雑然と、けれども計算高く積まれた文字と色彩の集約。淡い興奮を抱えて、茫然と、本と視線の合間を泳いだ。
なにを手に取るわけでもなくゆらゆら漂う身体の内で、わっと言葉が生まれて弾ける。
どうして忘れていたんだろう。
行きたい場所に行ったらよかった。
会いたい人に会ったらよかった。
話したいことを話してよかった。
寝たいだけ寝たらよかった。
歩きたいだけ歩いてよかった。
一生懸命だってよかった。がんばれなくたってよかった。今の私のぜんぶでよかった。だれも知らない私でよかった。
歌いたい歌を歌ってよかった。寂しくたってよかった。悲しくたってよかった。嬉しくたってよかった。なんだってよかったよ。
着たい服を着たらよかった。観たい映画を観たらよかった。描きたいことを描いたらよかった。

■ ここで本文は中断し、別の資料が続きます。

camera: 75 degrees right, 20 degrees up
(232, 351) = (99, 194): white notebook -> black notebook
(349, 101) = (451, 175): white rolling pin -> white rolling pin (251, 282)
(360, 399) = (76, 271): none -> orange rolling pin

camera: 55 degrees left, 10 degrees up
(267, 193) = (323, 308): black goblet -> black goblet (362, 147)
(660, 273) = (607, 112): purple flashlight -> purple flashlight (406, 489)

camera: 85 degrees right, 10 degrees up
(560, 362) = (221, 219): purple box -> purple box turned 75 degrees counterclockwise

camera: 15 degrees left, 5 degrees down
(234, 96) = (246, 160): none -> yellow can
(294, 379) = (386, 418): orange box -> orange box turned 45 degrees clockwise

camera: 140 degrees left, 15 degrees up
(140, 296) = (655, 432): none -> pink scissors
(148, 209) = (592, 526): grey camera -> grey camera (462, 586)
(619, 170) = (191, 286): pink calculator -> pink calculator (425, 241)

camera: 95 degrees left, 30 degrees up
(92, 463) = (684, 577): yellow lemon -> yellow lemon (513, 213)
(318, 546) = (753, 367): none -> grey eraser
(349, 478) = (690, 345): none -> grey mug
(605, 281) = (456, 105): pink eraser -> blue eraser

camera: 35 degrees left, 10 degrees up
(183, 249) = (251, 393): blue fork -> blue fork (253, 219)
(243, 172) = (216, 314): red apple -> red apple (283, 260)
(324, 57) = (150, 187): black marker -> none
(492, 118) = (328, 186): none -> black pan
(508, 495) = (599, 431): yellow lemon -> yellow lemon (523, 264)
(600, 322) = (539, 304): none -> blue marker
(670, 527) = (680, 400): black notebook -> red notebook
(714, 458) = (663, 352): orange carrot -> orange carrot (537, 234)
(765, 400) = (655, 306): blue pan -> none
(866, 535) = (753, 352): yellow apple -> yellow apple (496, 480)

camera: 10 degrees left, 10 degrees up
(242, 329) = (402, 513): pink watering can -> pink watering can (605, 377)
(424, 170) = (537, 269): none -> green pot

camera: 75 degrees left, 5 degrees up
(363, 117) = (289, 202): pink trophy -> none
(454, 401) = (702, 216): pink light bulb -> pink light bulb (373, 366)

陳腐も華美も地味も古典も生活も、過去も未来までもがせんぶ、気が遠くなるほどに、こんなにもたくさんな、なんでもかんでもが一冊の本だった。
どうして忘れていたんだろう。べつに、ほんとうは、なんだってよかった。文字を並べて、意味を束ねて、生きていて、それでよかった。
目が合った一冊の手を引いて、一緒に電車に揺られて帰った。